━━━ SUPPLIED MATERIAL

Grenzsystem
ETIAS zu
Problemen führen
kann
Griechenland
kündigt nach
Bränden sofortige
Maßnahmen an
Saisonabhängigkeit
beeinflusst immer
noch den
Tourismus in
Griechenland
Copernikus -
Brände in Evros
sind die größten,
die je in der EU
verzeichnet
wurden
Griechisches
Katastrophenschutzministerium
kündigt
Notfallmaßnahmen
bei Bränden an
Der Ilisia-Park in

━━━━━━
━━━ SUPPLIED MATERIAL

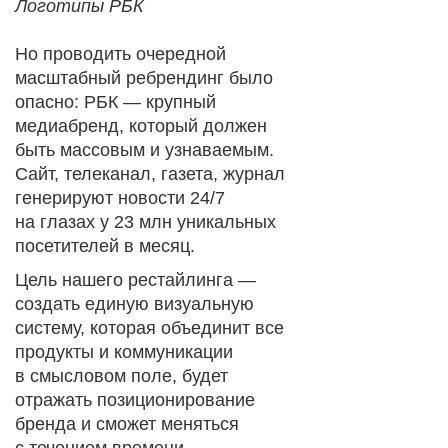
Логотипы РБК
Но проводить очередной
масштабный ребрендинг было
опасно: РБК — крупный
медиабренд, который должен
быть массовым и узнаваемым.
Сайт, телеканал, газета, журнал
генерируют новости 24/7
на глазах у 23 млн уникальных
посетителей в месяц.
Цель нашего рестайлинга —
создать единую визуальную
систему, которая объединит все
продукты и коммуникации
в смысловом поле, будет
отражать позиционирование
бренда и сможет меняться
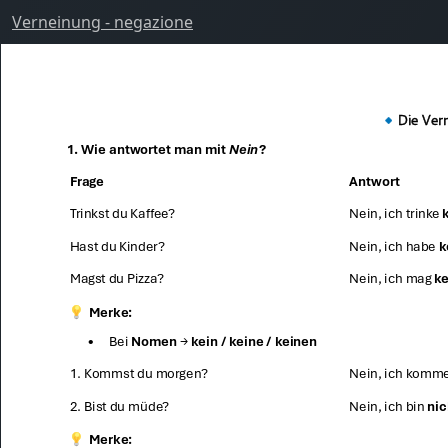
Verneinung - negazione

━━━━━━

Would you print, exactly as written, every line above from the one holding "verzeichnet" through the one holding "Der Ilisia-Park in", with both included and no other lines?

**COMPLETED TASK:**
verzeichnet
wurden
Griechisches
Katastrophenschutzministerium
kündigt
Notfallmaßnahmen
bei Bränden an
Der Ilisia-Park in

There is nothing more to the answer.